Digital economy and financial inclusion call for Nigeria’s policy reform
Digital and financial inclusion for more underserved people in Nigeria may be subject to regulation and policy reform, as a new report from GSMA outlines the need of modernizing legislative framework of the country’s mobile market. Analysts expect that such a change will accelerate penetration of smartphones, Internet access for more people and hence the development of advanced digital services, such as handset loans, fintech services and micro/nano loans. According to the report “Spotlight on Nigeria: Delivering a Digital Future” “the challenge for both government and the mobile sector is to ensure that as many as possible continue to benefit from mobile connectivity, enabling digital lifestyles and facilitating economic development”.
Mobile ecosystem is already a significant contributor to country’s economy, as it represents 5.5% of the country’s total GDP, reaching 21 billion dollars during 2017. Furthermore, it has resulted in the creation of nearly 500,000 direct and indirect jobs.
“Mobile connectivity has opened the door to new digital possibilities and powered the country’s economic development” commented Akinwale Goodluck, Head of Sub-Saharan Africa, GSMA, during a recent event held by the association in conjunction with the Nigerian Communications Commission.

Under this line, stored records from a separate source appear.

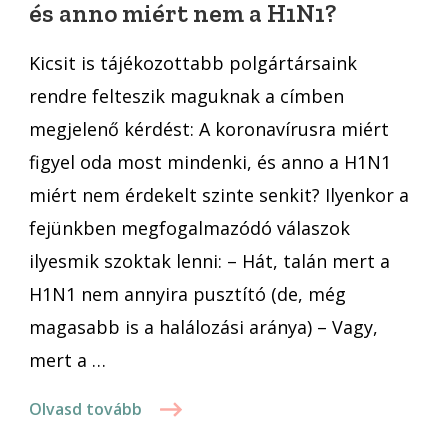
és anno miért nem a H1N1?
koronavírus
téma
Kicsit is tájékozottabb polgártársaink
és
rendre felteszik maguknak a címben
anno
megjelenő kérdést: A koronavírusra miért
miért
nem
figyel oda most mindenki, és anno a H1N1
a
miért nem érdekelt szinte senkit? Ilyenkor a
H1N1?
fejünkben megfogalmazódó válaszok
ilyesmik szoktak lenni: – Hát, talán mert a
H1N1 nem annyira pusztító (de, még
magasabb is a halálozási aránya) – Vagy,
mert a …
Olvasd tovább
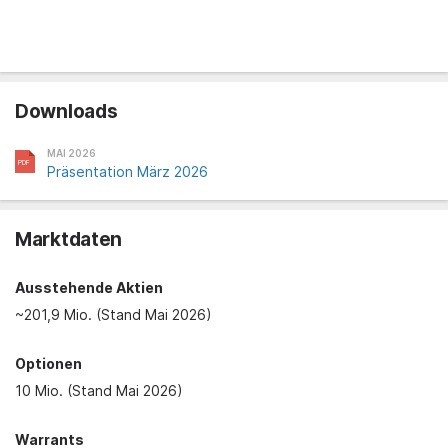
Downloads
MAI 2026
Präsentation März 2026
Marktdaten
Ausstehende Aktien
~201,9 Mio. (Stand Mai 2026)
Optionen
10 Mio. (Stand Mai 2026)
Warrants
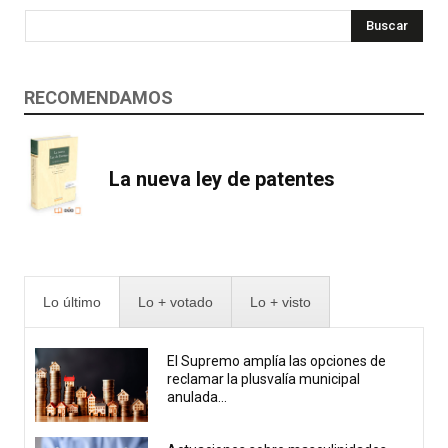
Buscar
RECOMENDAMOS
La nueva ley de patentes
Lo último
Lo + votado
Lo + visto
El Supremo amplía las opciones de
reclamar la plusvalía municipal
anulada...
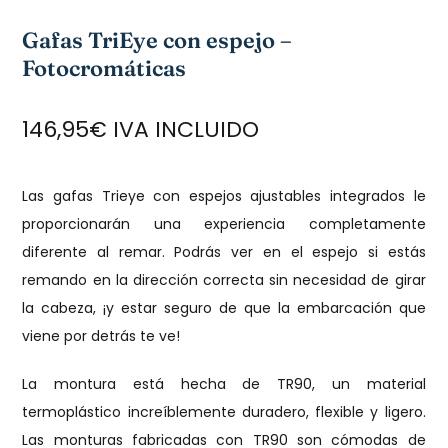
Gafas TriEye con espejo –
Fotocromáticas
146,95€ IVA INCLUIDO
Las gafas Trieye con espejos ajustables integrados le
proporcionarán una experiencia completamente
diferente al remar. Podrás ver en el espejo si estás
remando en la dirección correcta sin necesidad de girar
la cabeza, ¡y estar seguro de que la embarcación que
viene por detrás te ve!
La montura está hecha de TR90, un material
termoplástico increíblemente duradero, flexible y ligero.
Las monturas fabricadas con TR90 son cómodas de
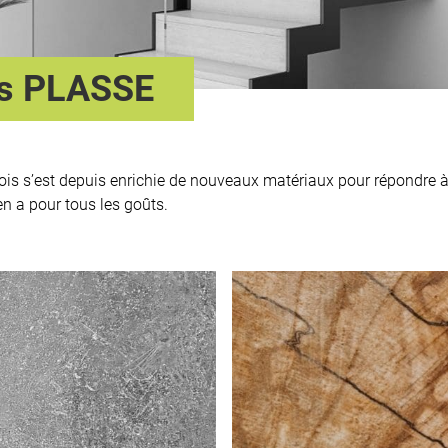
rs PLASSE
ois s’est depuis enrichie de nouveaux matériaux pour répondre à t
en a pour tous les goûts.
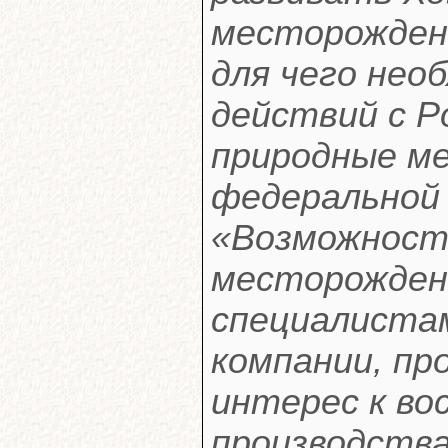
месторождени
для чего нео
действий с Р
природные м
федеральной
«Возможност
месторожден
специалиста
компании, п
интерес к во
производства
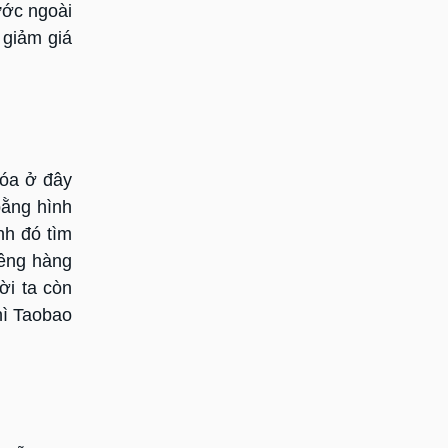
ước ngoài
 giảm giá
hóa ở đây
bằng hình
nh đó tìm
iêng hàng
ời ta còn
hì Taobao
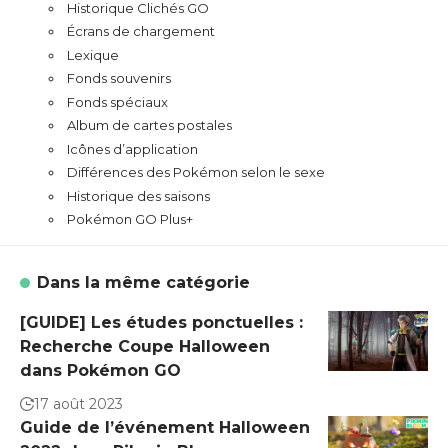
Historique Clichés GO
Écrans de chargement
Lexique
Fonds souvenirs
Fonds spéciaux
Album de cartes postales
Icônes d’application
Différences des Pokémon selon le sexe
Historique des saisons
Pokémon GO Plus+
Dans la même catégorie
[GUIDE] Les études ponctuelles :
Recherche Coupe Halloween
dans Pokémon GO
17 août 2023
Guide de l’événement Halloween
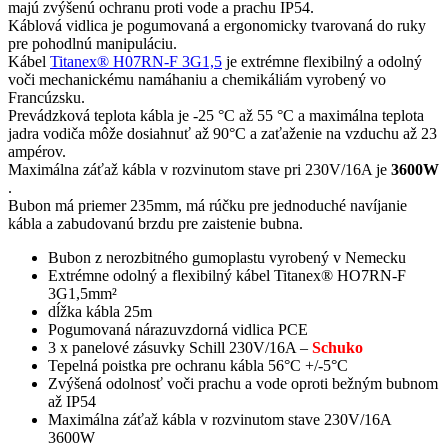
majú zvýšenú ochranu proti vode a prachu IP54.
Káblová vidlica je pogumovaná a ergonomicky tvarovaná do ruky
pre pohodlnú manipuláciu.
Kábel
Titanex® H07RN-F 3G1,5
je extrémne flexibilný a odolný
voči mechanickému namáhaniu a chemikáliám vyrobený vo
Francúzsku.
Prevádzková teplota kábla je -25 °C až 55 °C a maximálna teplota
jadra vodiča môže dosiahnuť až 90°C a zaťaženie na vzduchu až 23
ampérov.
Maximálna záťaž kábla v rozvinutom stave pri 230V/16A je
3600W
.
Bubon má priemer 235mm, má rúčku pre jednoduché navíjanie
kábla a zabudovanú brzdu pre zaistenie bubna.
Bubon z nerozbitného gumoplastu vyrobený v Nemecku
Extrémne odolný a flexibilný kábel Titanex® HO7RN-F
3G1,5mm²
dĺžka kábla 25m
Pogumovaná nárazuvzdorná vidlica PCE
3 x panelové zásuvky Schill 230V/16A –
Schuko
Tepelná poistka pre ochranu kábla 56°C +/-5°C
Zvýšená odolnosť voči prachu a vode oproti bežným bubnom
až IP54
Maximálna záťaž kábla v rozvinutom stave 230V/16A
3600W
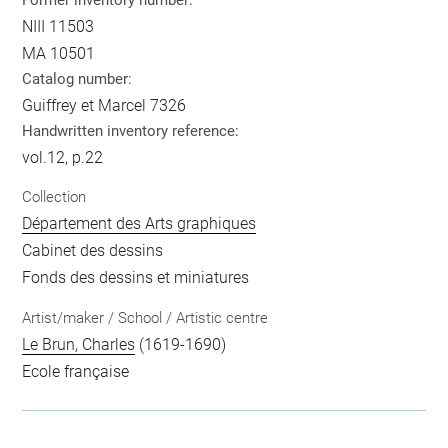
NIII 11503
MA 10501
Catalog number:
Guiffrey et Marcel 7326
Handwritten inventory reference:
vol.12, p.22
Collection
Département des Arts graphiques
Cabinet des dessins
Fonds des dessins et miniatures
Artist/maker / School / Artistic centre
Le Brun, Charles
(1619-1690)
Ecole française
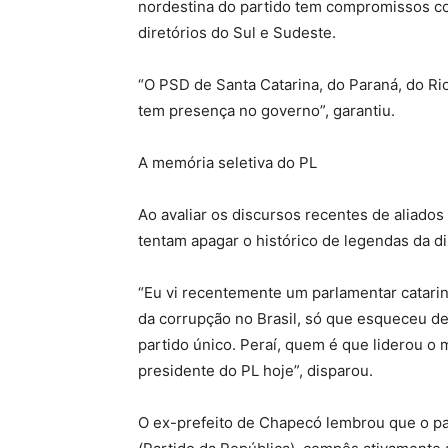
nordestina do partido tem compromissos co
diretórios do Sul e Sudeste.
“O PSD de Santa Catarina, do Paraná, do Ri
tem presença no governo”, garantiu.
​A memória seletiva do PL
​Ao avaliar os discursos recentes de aliado
tentam apagar o histórico de legendas da dir
“Eu vi recentemente um parlamentar catarin
da corrupção no Brasil, só que esqueceu de
partido único. Peraí, quem é que liderou o
presidente do PL hoje”, disparou.
O ex-prefeito de Chapecó lembrou que o pa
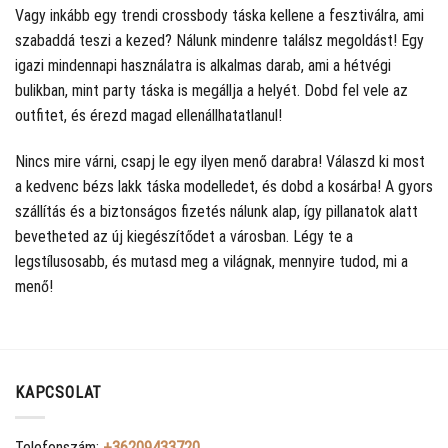
Vagy inkább egy trendi crossbody táska kellene a fesztiválra, ami
szabaddá teszi a kezed? Nálunk mindenre találsz megoldást! Egy
igazi mindennapi használatra is alkalmas darab, ami a hétvégi
bulikban, mint party táska is megállja a helyét. Dobd fel vele az
outfitet, és érezd magad ellenállhatatlanul!
Nincs mire várni, csapj le egy ilyen menő darabra! Válaszd ki most
a kedvenc bézs lakk táska modelledet, és dobd a kosárba! A gyors
szállítás és a biztonságos fizetés nálunk alap, így pillanatok alatt
bevetheted az új kiegészítődet a városban. Légy te a
legstílusosabb, és mutasd meg a világnak, mennyire tudod, mi a
menő!
KAPCSOLAT
Telefonszám:
+36209433720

Some other key findings of the report are:
- 97,5 million unique mobile subscribers (September 2018)
- 151 million total connections
- 49% mobile penetration
- 53 million smartphone connections
According to Μr Goodluck, “mobile connectivity has already improved the welfare of millions of Nigerians”. This is the result of the growing adoption of digital services by government, businesses and consumers.
What’s more important is that mobile connects more Nigerians to the Internet than any other technology. For the majority of Nigerians, mobile broadband is the first and only technology for accessing the internet, enabling better access to health, education and commercial opportunities, amongst other public services. Smartphone adoption has already risen to over 53 million connections, and 49% of the population are currently connected by mobile technology, compared to less than 1% who have a fixed-line connection. On the other hand, 44% of mobile subscribers are using 3G technology and only 4% are using 4G, which shows us that the country lags regional peers in 4G adoption. For example, in Angola 4G penetration is 16%, while in South Africa is 18%.
According to GSMA, Nigeria’s greater potential will come through increased spectrum harmonization and licensing reform. Analysts estimate that if these reforms are applied we will see a massive adoption of mobile broadband and smartphones. They expect an annual growth rate of 36%, raising smartphone connections to 144 million by 2025. As a result, more advanced services will be enabled and bigger societal impacts will be created.
“The next generation of mobile technology offers huge potential ushering in an era of lightning-fast mobile connectivity and new digital possibilities. It is important, therefore, that Nigeria takes full advantage, fostering inclusive growth and enhancing the productivity and efficiency of the economy” concludes GSMA’s report, calling for government’s and mobile sector’s cooperation. “If policies don’t keep pace with the needs of society and technological innovation, there is a risk that citizens will be left behind and productivity and competitiveness will suffer” said Mr Akinwale Goodluck.